------ SELECTED EXTRACT

There is much within the church's Luther festivities to warm the evangellcal heart: An entire church is reflecting upon a pre­modernist theology of the Reformation. Justification by faith, mercy, sola scriptura and the priesthood of all believers are the most common topics. Propst Heino Falcke of Erfurt has stated that Luther is a mighty witness to all those pastors "who no longer have confidence in the power of their message".

 

In Dresden on July 9, the renowned East German evangelist Theo Lehmann held a service attended by 15,000 persons. During a preceding Kirchentag in Magdeburg, the Ugandan Festo Kivengere had evangelized extensively. In contrast to West Germany, East German evangelicals play an integral role within their own "Church Days". Though West Germany's one Kirchentag this year attracted 140,000 persons, the GDR's seven regional ones will be hosting over 200,000. The GDR population of 17 million is less than a third of the West German one.

 

The atmosphere of an East German Kirchentag seems less aggressive and more spiritual than one in the West. One of the few larger Luther events in West Germany this year will be a "Luther Spectacle"" scheduled for Berlin in November. This satiric and surrealistic parody on Luther's life should readily illustrate the spiritual poverty of much of West German Lutheranism.

------------
------ RAW DATA

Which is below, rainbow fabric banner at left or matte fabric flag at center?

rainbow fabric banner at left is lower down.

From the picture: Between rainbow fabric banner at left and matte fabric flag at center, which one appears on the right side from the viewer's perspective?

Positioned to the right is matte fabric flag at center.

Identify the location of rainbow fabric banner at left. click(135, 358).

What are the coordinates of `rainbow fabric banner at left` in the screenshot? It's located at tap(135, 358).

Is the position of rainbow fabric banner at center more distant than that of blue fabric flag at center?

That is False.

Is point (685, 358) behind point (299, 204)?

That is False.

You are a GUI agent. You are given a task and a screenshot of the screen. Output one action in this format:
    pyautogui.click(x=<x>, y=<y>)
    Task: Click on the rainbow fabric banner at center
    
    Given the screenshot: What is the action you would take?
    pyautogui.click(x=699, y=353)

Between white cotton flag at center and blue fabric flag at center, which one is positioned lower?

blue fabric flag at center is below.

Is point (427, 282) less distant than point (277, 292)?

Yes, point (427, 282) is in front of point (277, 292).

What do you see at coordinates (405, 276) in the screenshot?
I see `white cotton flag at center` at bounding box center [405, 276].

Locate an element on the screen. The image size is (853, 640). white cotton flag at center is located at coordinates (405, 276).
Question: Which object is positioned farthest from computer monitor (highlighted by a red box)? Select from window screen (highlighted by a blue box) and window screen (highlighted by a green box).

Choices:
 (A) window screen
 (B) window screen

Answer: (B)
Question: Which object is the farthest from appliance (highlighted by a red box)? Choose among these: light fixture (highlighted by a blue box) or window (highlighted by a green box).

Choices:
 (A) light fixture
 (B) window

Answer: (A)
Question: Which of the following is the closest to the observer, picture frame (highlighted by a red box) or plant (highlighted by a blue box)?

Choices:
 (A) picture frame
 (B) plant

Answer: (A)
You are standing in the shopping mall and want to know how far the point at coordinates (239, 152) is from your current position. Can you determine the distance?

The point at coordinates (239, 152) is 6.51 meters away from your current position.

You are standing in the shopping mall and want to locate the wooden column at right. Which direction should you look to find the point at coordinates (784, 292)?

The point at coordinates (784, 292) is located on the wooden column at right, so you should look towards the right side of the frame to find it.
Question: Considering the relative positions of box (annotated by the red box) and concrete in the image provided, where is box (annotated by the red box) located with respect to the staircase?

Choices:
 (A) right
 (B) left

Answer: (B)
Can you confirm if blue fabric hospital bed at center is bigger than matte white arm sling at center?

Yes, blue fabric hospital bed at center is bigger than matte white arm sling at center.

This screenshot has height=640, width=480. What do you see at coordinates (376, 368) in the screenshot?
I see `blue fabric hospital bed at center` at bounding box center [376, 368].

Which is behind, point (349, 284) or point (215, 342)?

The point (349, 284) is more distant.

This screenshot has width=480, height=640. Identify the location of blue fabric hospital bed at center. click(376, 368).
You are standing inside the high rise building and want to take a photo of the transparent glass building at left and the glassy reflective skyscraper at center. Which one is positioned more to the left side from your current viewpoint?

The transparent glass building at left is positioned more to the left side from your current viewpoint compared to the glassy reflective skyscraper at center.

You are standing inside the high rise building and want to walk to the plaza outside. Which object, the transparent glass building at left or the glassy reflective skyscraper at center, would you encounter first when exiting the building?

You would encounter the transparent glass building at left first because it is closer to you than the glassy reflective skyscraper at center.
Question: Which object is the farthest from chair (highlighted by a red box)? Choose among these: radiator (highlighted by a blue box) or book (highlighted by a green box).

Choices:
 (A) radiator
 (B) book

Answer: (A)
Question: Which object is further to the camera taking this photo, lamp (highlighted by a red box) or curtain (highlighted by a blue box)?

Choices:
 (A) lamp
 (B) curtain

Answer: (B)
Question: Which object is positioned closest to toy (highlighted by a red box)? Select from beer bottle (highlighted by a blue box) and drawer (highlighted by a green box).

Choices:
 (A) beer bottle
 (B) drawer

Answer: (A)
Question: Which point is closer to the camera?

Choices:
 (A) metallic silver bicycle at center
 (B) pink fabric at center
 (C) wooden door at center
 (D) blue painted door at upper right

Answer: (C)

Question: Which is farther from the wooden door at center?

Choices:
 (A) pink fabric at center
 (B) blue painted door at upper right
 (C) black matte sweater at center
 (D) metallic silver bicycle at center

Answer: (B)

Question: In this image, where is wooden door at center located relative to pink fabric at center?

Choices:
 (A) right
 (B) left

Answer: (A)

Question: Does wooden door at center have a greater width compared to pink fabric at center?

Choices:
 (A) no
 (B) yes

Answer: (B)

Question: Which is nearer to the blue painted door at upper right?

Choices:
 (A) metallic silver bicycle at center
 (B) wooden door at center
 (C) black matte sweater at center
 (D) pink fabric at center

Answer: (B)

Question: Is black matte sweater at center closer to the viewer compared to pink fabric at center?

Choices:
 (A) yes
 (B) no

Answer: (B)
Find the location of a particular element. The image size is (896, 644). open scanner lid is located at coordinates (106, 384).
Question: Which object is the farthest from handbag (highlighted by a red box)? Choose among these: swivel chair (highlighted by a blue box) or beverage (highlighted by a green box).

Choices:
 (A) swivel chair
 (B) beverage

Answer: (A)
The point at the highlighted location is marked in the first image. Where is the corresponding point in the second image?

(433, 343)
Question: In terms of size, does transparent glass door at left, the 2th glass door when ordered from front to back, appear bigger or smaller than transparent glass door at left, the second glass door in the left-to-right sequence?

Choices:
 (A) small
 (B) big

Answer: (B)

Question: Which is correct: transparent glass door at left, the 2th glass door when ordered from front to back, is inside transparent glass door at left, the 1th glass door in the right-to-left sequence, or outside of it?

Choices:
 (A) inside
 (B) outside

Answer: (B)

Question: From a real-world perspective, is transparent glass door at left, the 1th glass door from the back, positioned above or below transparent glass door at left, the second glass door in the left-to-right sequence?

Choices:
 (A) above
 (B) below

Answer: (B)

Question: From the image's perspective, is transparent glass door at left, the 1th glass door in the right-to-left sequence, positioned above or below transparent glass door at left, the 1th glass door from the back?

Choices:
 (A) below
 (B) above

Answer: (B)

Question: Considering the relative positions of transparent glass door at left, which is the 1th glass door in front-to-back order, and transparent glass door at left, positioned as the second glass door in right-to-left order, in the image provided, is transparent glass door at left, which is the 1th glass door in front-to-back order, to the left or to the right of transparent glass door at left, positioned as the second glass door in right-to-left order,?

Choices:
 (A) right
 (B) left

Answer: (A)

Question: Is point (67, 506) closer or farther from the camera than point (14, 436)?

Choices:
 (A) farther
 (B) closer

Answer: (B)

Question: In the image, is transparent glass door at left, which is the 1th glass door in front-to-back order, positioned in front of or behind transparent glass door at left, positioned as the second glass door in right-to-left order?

------------

— WORK ITEM A —
Translate this sentence from the article on the Luther festivities into Spanish: "In Dresden on July 9, the renowned East German evangelist Theo Lehmann held a service attended by 15,000 persons."
— WORK ITEM B —
Write the next part of the article on the Luther festivities, picking up after its final sentence.

— OUTPUT A —
En Dresde, el 9 de julio, el reconocido evangelista de Alemania Oriental Theo Lehmann celebró un servicio al que asistieron 15.000 personas.

— OUTPUT B —
Church and State

State mollification on Luther is one fruit of the ongoing rapprochement between church and state in the GDR. From the outset three years ago, the government had expressed desire for a joint church-state planning committee for this year's festivities, an offer which the church rejected. The chairman of the church's Luther committee, Bishop Werner Leich of Eisenach, functions solely as a consultant within the government committee. This committee is chaired by none other than Erich Honecker, head of both party and state. The church never tires in repeating its desire to make its own specifically Christian contribution to East German society. It states clearly that it will not serve as an uncritical amplifier of government policies. At all church celebrations this year, it is the church which is obviously in control."

 

The government's cooperativeness is of course not entirely without its price. In Dresden, the church was forced by its own prior agreements to remove information stands which had not been properly registered. Such church "self-censorship" has raised the ire of youthful, more-or-less church-related political radicals.

 

In a dramatic forum in Dresden's overflowing Christ Church on July 10, brutally-honest questions were thrown at the assembled church leaders. One inquiry expressed well the suspicions of numerous Christians: "The state's concessions during the Luther Year frighten me. You too?" The president of the Saxon synod, Johannes Cieslak, conceded that such suspicions are not necessarily unfounded, but concluded by applying the motto of this year's "Church Days" also to government institutions. That motto is: "Dare to trust". Many Lutherans do express appreciation for Marxist interest in the father of their church.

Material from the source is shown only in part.